I just wanted to introduce the book;
not to really write a critical review on the selection of the verses, the
translation and the after-essay. Of course, as a reader, I have a few
complaints. The first line index at the end of the book should have been given
for the original language of the poem; the index for the first lines of the
English translation is almost useless as a reference! Much worse than that;
there were too few verses. May be, A Poem at the Right Moment - II is in order.
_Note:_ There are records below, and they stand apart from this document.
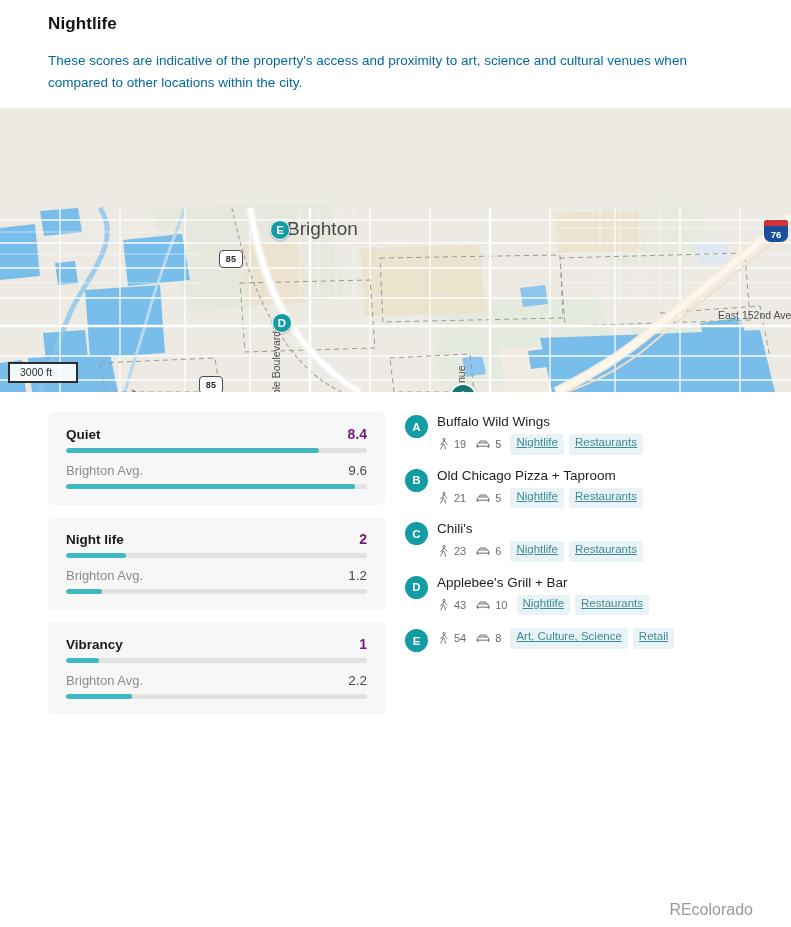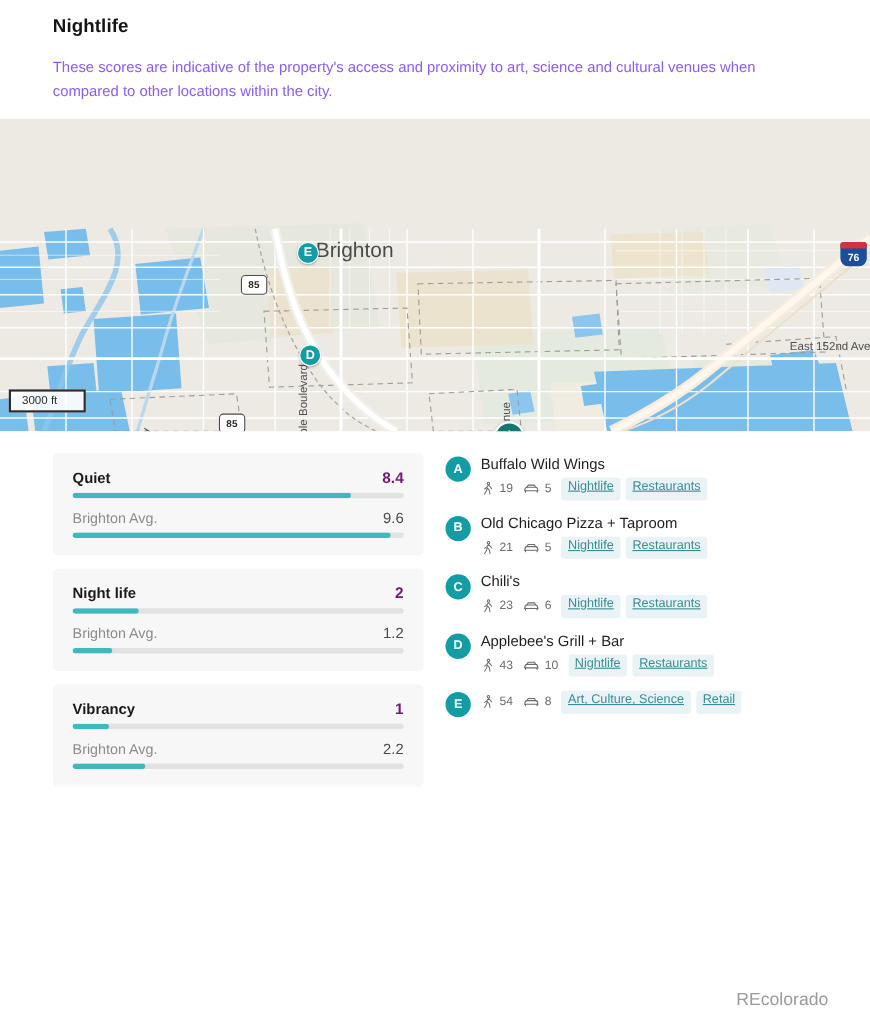--- a/index.html
+++ b/index.html
@@ -20,7 +20,7 @@
     color: #141414; margin: 0 0 16px 0;
   }
   .page-desc {
-    font-size: 13.5px; line-height: 22px; color: #8b5cf6;
+    font-size: 13.5px; line-height: 22px; color: #0369a1;
     max-width: 670px; margin: 0 0 14px 0; font-weight: normal;
   }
I was lucky. And, I know people of my generation are very
lucky; they grew up with an uncle or a grandfather, who in spite of (or because
of?) no ‘formal education’ could recite lots of verses and told tons of stories
surrounding the poems! Nephews and nieces in the USA and in India too need not
be deprived of those great times we had! We now have a collection of selected
verses, transliterated and translated into English, the translation at times
reaching close to the lilting beauty of the original. We just don’t try to treasure this great oral tradition, we shall
continue to live it.
Let me close this introduction with
a Sanskrit caaTu which means
“naama
roopaatmakaM visvaM dRSyatE yad idaM dvidhaa
tatradyasya
kaveervEdhaa dviteeyasya caturmukhaah”
The world
is really two, made of name and form.
One the
poet creates.
The second
comes from God. (From the After-Essay, page 147)
And, of
course I second it.
[“A Poem at the Right Moment” by Velcheru Narayana Rao, Professor of
South Asian Studies at the University of Wisconsin, Madison and David Shulaman,
Professor of Indian Studies and Comparative Religion at the Hebrew University,
Jerusalem, was published by the University of California Press in 1998. Oxford University Press of India has brought
out an Indian edition in January 1999.]